NY Times: Merck’s Covid Pill Might Pose Risks for Pregnant Women

More on the risks of molnupiravir, this from the NY Times:

A new Covid-19 pill from Merck has raised hopes that it could transform the landscape of treatment options for Americans at high risk of severe disease at a time when the Omicron variant of the coronavirus is driving a surge of cases in highly vaccinated European countries.

But two weeks after a Food and Drug Administration expert committee narrowly voted to recommend authorizing the drug, known as molnupiravir, the F.D.A. is still weighing Merck’s application. Among the biggest questions facing regulators is whether the drug, in the course of wreaking havoc on the virus’s genes, also has the potential to cause mutations in human DNA.

Count me out.

Scientists are especially worried about pregnant women, they said, because the drug could affect a fetus’s dividing cells, theoretically causing birth defects. Members of the F.D.A. expert committee expressed those same concerns during a public meeting on Nov. 30.

The F.D.A. advisers also noted that the risks could extend to other patients, including men wanting to become fathers, though those risks remain poorly understood and Merck said its own studies had turned up no evidence that the drug causes DNA mutations.

Has Merck studied this drug long enough to know whether it causes human birth defects? Such a study would take over 9 months, obviously.

When the drug is processed in the body, it creates compounds that closely resemble one of the building blocks of RNA, the genetic material inside the coronavirus.

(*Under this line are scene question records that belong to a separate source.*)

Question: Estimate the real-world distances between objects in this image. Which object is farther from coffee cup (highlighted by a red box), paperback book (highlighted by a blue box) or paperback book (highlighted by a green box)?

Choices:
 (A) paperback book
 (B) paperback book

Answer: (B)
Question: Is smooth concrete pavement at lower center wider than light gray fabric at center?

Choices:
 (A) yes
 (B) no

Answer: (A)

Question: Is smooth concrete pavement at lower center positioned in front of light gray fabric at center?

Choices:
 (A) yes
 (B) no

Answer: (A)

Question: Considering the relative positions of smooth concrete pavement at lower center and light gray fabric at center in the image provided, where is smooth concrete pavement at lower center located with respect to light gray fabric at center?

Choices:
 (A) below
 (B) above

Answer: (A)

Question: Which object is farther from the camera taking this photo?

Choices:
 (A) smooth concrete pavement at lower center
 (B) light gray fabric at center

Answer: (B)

That causes problems for the coronavirus as it makes copies of itself: Once the virus enters a cell and starts replicating, the drug compound can slip into the virus’s RNA and insert enough errors that the virus cannot survive.

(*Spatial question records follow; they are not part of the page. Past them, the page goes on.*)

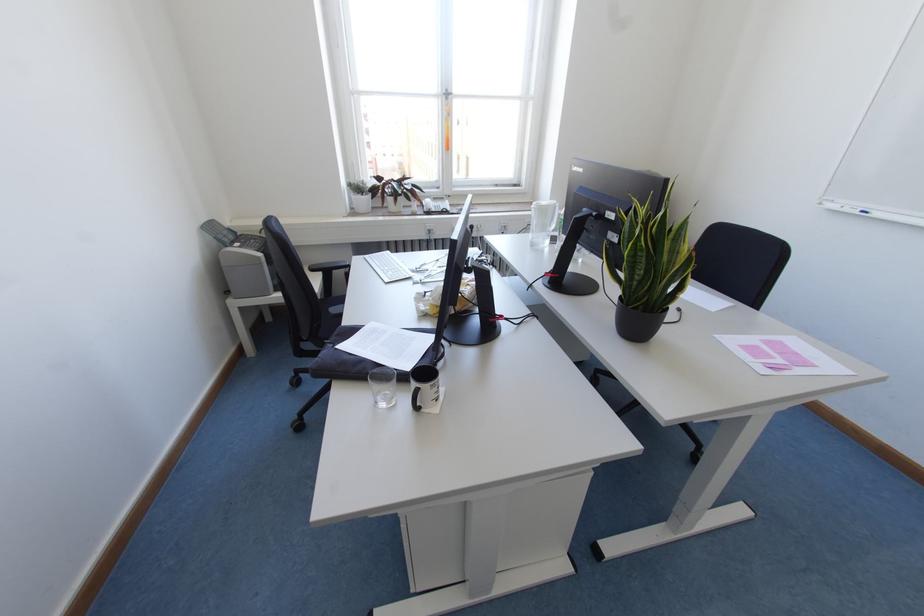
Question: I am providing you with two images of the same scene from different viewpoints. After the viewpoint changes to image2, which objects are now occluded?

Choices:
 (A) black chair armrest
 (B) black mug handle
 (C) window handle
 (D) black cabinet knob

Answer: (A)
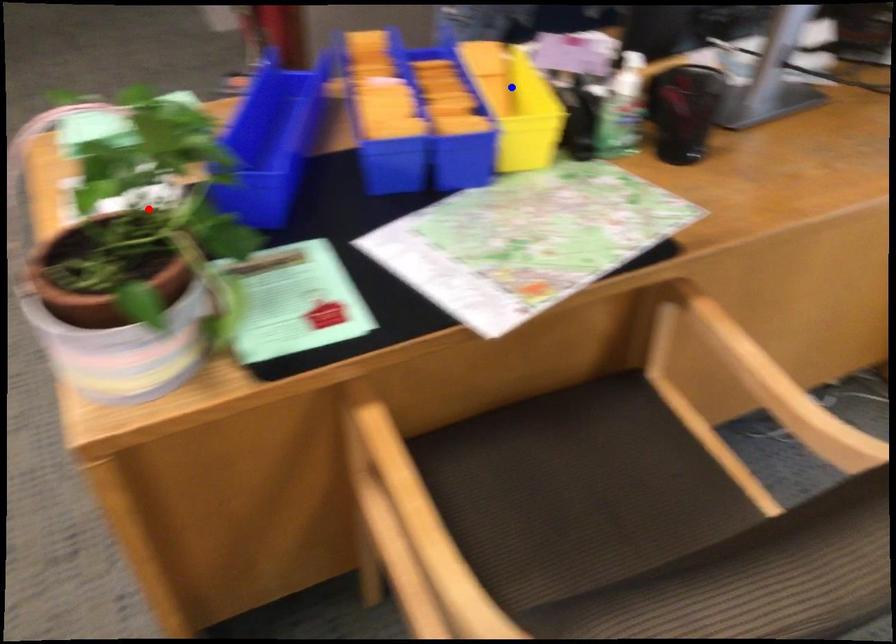
Question: In the image, two points are highlighted. Which point is nearer to the camera? Reply with the corresponding letter.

“What molnupiravir does is it disguises itself,” Elizabeth Campbell, an expert in structural biology at the Rockefeller University who studies coronavirus antivirals, said in an interview. “It can propagate errors that are going to be sprinkled all over the genome.”

Making more and more mistakes, the virus eventually grinds to a stop, Dr. Campbell said. That helps the body fight off the infection and potentially saves the patient’s life.

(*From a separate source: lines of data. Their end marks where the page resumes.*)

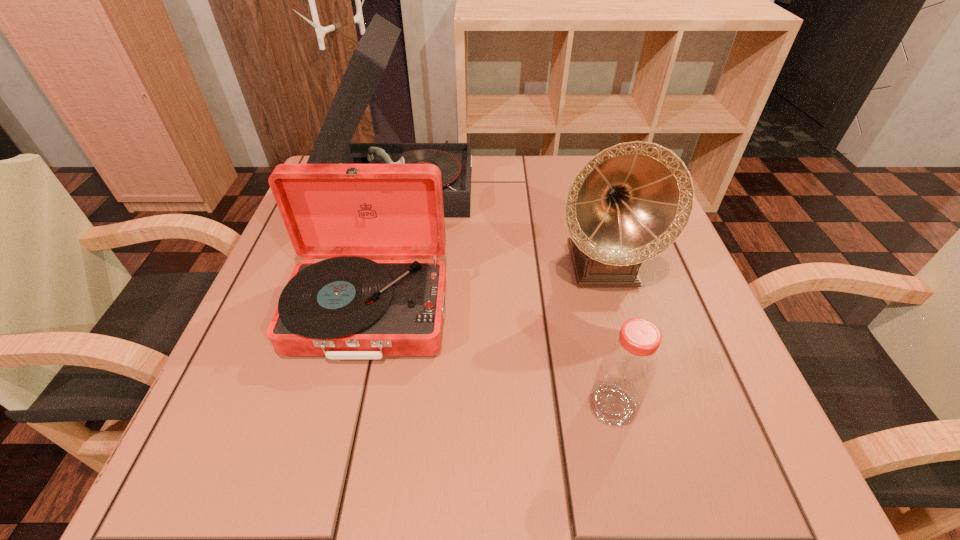
Identify the location of vacant region that satisfies the following two spatial constraints: 1. on the front-facing side of the farthest phonograph_record; 2. on the left side of the nearest object. The width and height of the screenshot is (960, 540). (348, 406).

Locate an element on the screen. vacant space that satisfies the following two spatial constraints: 1. on the front-facing side of the tallest phonograph_record; 2. on the front-facing side of the shortest phonograph_record is located at coordinates click(370, 312).

This screenshot has height=540, width=960. I want to click on vacant space that satisfies the following two spatial constraints: 1. on the front-facing side of the tallest phonograph_record; 2. on the left side of the bottle, so click(348, 406).

This screenshot has width=960, height=540. What are the coordinates of `vacant space that satisfies the following two spatial constraints: 1. on the back side of the nearest object; 2. on the front-facing side of the tallest object` in the screenshot? It's located at (561, 184).

Locate an element on the screen. vacant area that satisfies the following two spatial constraints: 1. on the front-facing side of the farthest object; 2. on the front-facing side of the shortest phonograph_record is located at coordinates (370, 312).

Locate an element on the screen. This screenshot has height=540, width=960. vacant space that satisfies the following two spatial constraints: 1. on the front-facing side of the second shortest object; 2. on the right side of the nearest object is located at coordinates (348, 406).

This screenshot has height=540, width=960. Find the location of `vacant point that satisfies the following two spatial constraints: 1. on the front-facing side of the shortest object; 2. on the right side of the farthest object`. vacant point that satisfies the following two spatial constraints: 1. on the front-facing side of the shortest object; 2. on the right side of the farthest object is located at coordinates (348, 406).

At what (x,y) coordinates should I click in order to perform the action: click on vacant space that satisfies the following two spatial constraints: 1. on the front-facing side of the tallest phonograph_record; 2. on the right side of the bottle. Please return your answer as a coordinate pair (x, y). This screenshot has width=960, height=540. Looking at the image, I should click on coord(348,406).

The problem is that the same compound that interferes in the replication of the virus’s genetic material can also be transformed into one that resembles a building block of DNA. Some scientists are concerned that could cause errors in a patient’s own DNA, or in that of a developing fetus.

“If cells are replicating, it means they’re uptaking a version of one of the DNA building blocks derived from molnupiravir and incorporating it,” Dr. Campbell said.

In a prior post we went over the mechanism by which Pfizer’s anti-Covid pill, Paxlovid, works. It’s similar to ivermectin: it prevents the virus from breaking down long proteins into shorter, usable proteins. That sounds like a much safer process than interfering with a virus’ DNA.

A team of researchers at the University of North Carolina studied the use of molnupiravir in isolated hamster cells over 32 days and found that the drug did induce mutations in DNA.

Those mutations could “contribute to the development of cancer, or cause birth defects either in a developing fetus or through incorporation into sperm precursor cells,” the authors of that study wrote.

The drug targets only dividing cells, which are relatively sparse in an adult. That poses a narrower risk than other so-called mutagens, like radiation, which can damage DNA in all types of cells.

Still, Ronald Swanstrom, an H.I.V. researcher at the University of North Carolina at Chapel Hill who helped lead the hamster cell study, said that adults had enough dividing cells — in bones, for example, and in the lining of the gut — to cause concern. He also noted that men were constantly making dividing sperm cells that could carry potential mutations.

No thank you.

“I don’t think anybody knows what this dose means in terms of human outcomes,” Dr. Swanstrom said. “I hope it’s trivial, but I don’t think anybody knows.”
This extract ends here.